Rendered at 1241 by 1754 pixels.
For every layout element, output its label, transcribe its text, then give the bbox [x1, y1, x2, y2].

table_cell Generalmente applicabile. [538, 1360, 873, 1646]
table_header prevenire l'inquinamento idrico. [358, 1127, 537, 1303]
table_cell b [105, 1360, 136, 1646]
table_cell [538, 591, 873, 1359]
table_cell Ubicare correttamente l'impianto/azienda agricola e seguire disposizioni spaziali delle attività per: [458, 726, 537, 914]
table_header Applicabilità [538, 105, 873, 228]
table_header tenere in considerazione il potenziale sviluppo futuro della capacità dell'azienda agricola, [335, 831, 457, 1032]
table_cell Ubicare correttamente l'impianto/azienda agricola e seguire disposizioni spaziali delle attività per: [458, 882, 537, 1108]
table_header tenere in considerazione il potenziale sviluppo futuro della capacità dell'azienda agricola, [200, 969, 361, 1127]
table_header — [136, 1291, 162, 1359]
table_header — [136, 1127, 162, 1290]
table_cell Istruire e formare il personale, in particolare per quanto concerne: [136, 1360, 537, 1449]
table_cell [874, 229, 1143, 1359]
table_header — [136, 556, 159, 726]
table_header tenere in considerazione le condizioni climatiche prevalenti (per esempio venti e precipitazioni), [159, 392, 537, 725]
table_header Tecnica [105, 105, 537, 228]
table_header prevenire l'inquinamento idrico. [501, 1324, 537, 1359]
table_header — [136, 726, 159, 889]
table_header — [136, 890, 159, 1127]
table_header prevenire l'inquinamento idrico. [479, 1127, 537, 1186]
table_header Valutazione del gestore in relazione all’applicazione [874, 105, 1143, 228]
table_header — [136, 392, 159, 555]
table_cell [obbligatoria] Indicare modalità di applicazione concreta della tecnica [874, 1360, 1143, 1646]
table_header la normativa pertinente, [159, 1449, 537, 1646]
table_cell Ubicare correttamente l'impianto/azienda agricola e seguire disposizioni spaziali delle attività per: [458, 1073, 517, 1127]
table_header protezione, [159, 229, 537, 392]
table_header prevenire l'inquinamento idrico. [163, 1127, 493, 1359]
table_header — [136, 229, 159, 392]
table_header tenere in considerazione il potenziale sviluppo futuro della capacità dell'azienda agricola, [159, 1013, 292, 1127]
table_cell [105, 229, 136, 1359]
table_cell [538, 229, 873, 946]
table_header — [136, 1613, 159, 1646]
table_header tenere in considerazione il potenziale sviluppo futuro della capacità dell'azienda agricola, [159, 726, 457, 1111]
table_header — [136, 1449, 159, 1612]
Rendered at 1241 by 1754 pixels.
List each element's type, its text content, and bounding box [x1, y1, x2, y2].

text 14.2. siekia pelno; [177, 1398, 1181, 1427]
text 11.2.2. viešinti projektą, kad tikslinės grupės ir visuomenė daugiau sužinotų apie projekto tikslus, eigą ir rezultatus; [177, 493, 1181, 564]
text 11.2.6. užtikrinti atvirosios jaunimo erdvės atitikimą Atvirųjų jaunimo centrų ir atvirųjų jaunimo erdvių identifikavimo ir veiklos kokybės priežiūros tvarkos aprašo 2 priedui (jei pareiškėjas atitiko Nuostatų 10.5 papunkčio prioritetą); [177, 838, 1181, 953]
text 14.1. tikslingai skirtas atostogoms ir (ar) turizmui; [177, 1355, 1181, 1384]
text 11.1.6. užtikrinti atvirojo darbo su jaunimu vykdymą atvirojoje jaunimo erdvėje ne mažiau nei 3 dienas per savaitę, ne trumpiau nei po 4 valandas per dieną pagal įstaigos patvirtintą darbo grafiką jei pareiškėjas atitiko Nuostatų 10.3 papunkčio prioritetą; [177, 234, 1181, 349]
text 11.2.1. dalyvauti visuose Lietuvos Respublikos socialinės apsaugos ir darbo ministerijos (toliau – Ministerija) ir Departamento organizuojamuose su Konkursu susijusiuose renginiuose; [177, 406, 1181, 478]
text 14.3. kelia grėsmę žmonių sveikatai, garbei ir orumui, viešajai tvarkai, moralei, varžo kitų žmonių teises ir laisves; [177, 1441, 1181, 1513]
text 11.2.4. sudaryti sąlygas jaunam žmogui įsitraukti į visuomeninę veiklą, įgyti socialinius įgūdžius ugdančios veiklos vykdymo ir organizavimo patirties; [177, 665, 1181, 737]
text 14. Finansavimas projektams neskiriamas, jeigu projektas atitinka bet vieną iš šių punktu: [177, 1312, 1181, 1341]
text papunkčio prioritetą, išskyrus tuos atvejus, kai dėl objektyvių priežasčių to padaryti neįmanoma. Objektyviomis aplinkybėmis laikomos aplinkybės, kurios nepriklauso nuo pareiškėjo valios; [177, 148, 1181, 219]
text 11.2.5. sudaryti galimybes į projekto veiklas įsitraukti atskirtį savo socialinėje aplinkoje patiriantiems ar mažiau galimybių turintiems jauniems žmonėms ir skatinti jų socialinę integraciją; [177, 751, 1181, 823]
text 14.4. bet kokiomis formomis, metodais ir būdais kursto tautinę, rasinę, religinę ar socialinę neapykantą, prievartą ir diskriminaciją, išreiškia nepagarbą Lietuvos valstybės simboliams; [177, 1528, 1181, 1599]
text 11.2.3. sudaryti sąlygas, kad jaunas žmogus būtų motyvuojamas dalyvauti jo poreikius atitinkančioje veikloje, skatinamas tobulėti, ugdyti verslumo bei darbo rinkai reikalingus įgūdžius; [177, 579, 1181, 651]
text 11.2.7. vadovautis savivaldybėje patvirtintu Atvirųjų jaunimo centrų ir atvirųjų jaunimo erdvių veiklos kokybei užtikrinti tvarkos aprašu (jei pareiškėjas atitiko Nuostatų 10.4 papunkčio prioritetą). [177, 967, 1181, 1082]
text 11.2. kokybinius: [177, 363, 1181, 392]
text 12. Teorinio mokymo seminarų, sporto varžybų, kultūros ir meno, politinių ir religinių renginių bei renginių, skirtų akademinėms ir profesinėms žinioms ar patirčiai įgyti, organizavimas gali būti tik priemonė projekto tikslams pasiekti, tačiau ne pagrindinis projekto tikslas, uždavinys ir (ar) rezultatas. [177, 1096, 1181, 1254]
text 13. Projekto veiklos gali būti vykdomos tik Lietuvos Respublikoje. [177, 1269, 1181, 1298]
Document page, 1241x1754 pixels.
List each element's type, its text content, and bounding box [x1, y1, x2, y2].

□ □ □ □ □ □ □

#### DIRECTION
Copy out all of the entries above word for word, leaving nothing out and changing nothing.

#### RESULT
Rendered at 1241 by 1754 pixels.
For every layout element, output its label, transcribe its text, then give the bbox [x1, y1, x2, y2].

table_cell Generalmente applicabile. [538, 1360, 873, 1646]
table_header prevenire l'inquinamento idrico. [358, 1127, 537, 1303]
table_cell b [105, 1360, 136, 1646]
table_cell [538, 591, 873, 1359]
table_cell Ubicare correttamente l'impianto/azienda agricola e seguire disposizioni spaziali delle attività per: [458, 726, 537, 914]
table_header Applicabilità [538, 105, 873, 228]
table_header tenere in considerazione il potenziale sviluppo futuro della capacità dell'azienda agricola, [335, 831, 457, 1032]
table_cell Ubicare correttamente l'impianto/azienda agricola e seguire disposizioni spaziali delle attività per: [458, 882, 537, 1108]
table_header tenere in considerazione il potenziale sviluppo futuro della capacità dell'azienda agricola, [200, 969, 361, 1127]
table_header — [136, 1291, 162, 1359]
table_header — [136, 1127, 162, 1290]
table_cell Istruire e formare il personale, in particolare per quanto concerne: [136, 1360, 537, 1449]
table_cell [874, 229, 1143, 1359]
table_header — [136, 556, 159, 726]
table_header tenere in considerazione le condizioni climatiche prevalenti (per esempio venti e precipitazioni), [159, 392, 537, 725]
table_header Tecnica [105, 105, 537, 228]
table_header prevenire l'inquinamento idrico. [501, 1324, 537, 1359]
table_header — [136, 726, 159, 889]
table_header — [136, 890, 159, 1127]
table_header prevenire l'inquinamento idrico. [479, 1127, 537, 1186]
table_header Valutazione del gestore in relazione all’applicazione [874, 105, 1143, 228]
table_header — [136, 392, 159, 555]
table_cell [obbligatoria] Indicare modalità di applicazione concreta della tecnica [874, 1360, 1143, 1646]
table_header la normativa pertinente, [159, 1449, 537, 1646]
table_cell Ubicare correttamente l'impianto/azienda agricola e seguire disposizioni spaziali delle attività per: [458, 1073, 517, 1127]
table_header protezione, [159, 229, 537, 392]
table_header prevenire l'inquinamento idrico. [163, 1127, 493, 1359]
table_header — [136, 229, 159, 392]
table_header tenere in considerazione il potenziale sviluppo futuro della capacità dell'azienda agricola, [159, 1013, 292, 1127]
table_cell [105, 229, 136, 1359]
table_cell [538, 229, 873, 946]
table_header — [136, 1613, 159, 1646]
table_header tenere in considerazione il potenziale sviluppo futuro della capacità dell'azienda agricola, [159, 726, 457, 1111]
table_header — [136, 1449, 159, 1612]
Rendered at 1241 by 1754 pixels.
List each element's type, its text content, and bounding box [x1, y1, x2, y2].

text 14.2. siekia pelno; [177, 1398, 1181, 1427]
text 11.2.2. viešinti projektą, kad tikslinės grupės ir visuomenė daugiau sužinotų apie projekto tikslus, eigą ir rezultatus; [177, 493, 1181, 564]
text 11.2.6. užtikrinti atvirosios jaunimo erdvės atitikimą Atvirųjų jaunimo centrų ir atvirųjų jaunimo erdvių identifikavimo ir veiklos kokybės priežiūros tvarkos aprašo 2 priedui (jei pareiškėjas atitiko Nuostatų 10.5 papunkčio prioritetą); [177, 838, 1181, 953]
text 14.1. tikslingai skirtas atostogoms ir (ar) turizmui; [177, 1355, 1181, 1384]
text 11.1.6. užtikrinti atvirojo darbo su jaunimu vykdymą atvirojoje jaunimo erdvėje ne mažiau nei 3 dienas per savaitę, ne trumpiau nei po 4 valandas per dieną pagal įstaigos patvirtintą darbo grafiką jei pareiškėjas atitiko Nuostatų 10.3 papunkčio prioritetą; [177, 234, 1181, 349]
text 11.2.1. dalyvauti visuose Lietuvos Respublikos socialinės apsaugos ir darbo ministerijos (toliau – Ministerija) ir Departamento organizuojamuose su Konkursu susijusiuose renginiuose; [177, 406, 1181, 478]
text 14.3. kelia grėsmę žmonių sveikatai, garbei ir orumui, viešajai tvarkai, moralei, varžo kitų žmonių teises ir laisves; [177, 1441, 1181, 1513]
text 11.2.4. sudaryti sąlygas jaunam žmogui įsitraukti į visuomeninę veiklą, įgyti socialinius įgūdžius ugdančios veiklos vykdymo ir organizavimo patirties; [177, 665, 1181, 737]
text 14. Finansavimas projektams neskiriamas, jeigu projektas atitinka bet vieną iš šių punktu: [177, 1312, 1181, 1341]
text papunkčio prioritetą, išskyrus tuos atvejus, kai dėl objektyvių priežasčių to padaryti neįmanoma. Objektyviomis aplinkybėmis laikomos aplinkybės, kurios nepriklauso nuo pareiškėjo valios; [177, 148, 1181, 219]
text 11.2.5. sudaryti galimybes į projekto veiklas įsitraukti atskirtį savo socialinėje aplinkoje patiriantiems ar mažiau galimybių turintiems jauniems žmonėms ir skatinti jų socialinę integraciją; [177, 751, 1181, 823]
text 14.4. bet kokiomis formomis, metodais ir būdais kursto tautinę, rasinę, religinę ar socialinę neapykantą, prievartą ir diskriminaciją, išreiškia nepagarbą Lietuvos valstybės simboliams; [177, 1528, 1181, 1599]
text 11.2.3. sudaryti sąlygas, kad jaunas žmogus būtų motyvuojamas dalyvauti jo poreikius atitinkančioje veikloje, skatinamas tobulėti, ugdyti verslumo bei darbo rinkai reikalingus įgūdžius; [177, 579, 1181, 651]
text 11.2.7. vadovautis savivaldybėje patvirtintu Atvirųjų jaunimo centrų ir atvirųjų jaunimo erdvių veiklos kokybei užtikrinti tvarkos aprašu (jei pareiškėjas atitiko Nuostatų 10.4 papunkčio prioritetą). [177, 967, 1181, 1082]
text 11.2. kokybinius: [177, 363, 1181, 392]
text 12. Teorinio mokymo seminarų, sporto varžybų, kultūros ir meno, politinių ir religinių renginių bei renginių, skirtų akademinėms ir profesinėms žinioms ar patirčiai įgyti, organizavimas gali būti tik priemonė projekto tikslams pasiekti, tačiau ne pagrindinis projekto tikslas, uždavinys ir (ar) rezultatas. [177, 1096, 1181, 1254]
text 13. Projekto veiklos gali būti vykdomos tik Lietuvos Respublikoje. [177, 1269, 1181, 1298]
Document page, 1241x1754 pixels.
List each element's type, its text content, and bounding box [x1, y1, x2, y2].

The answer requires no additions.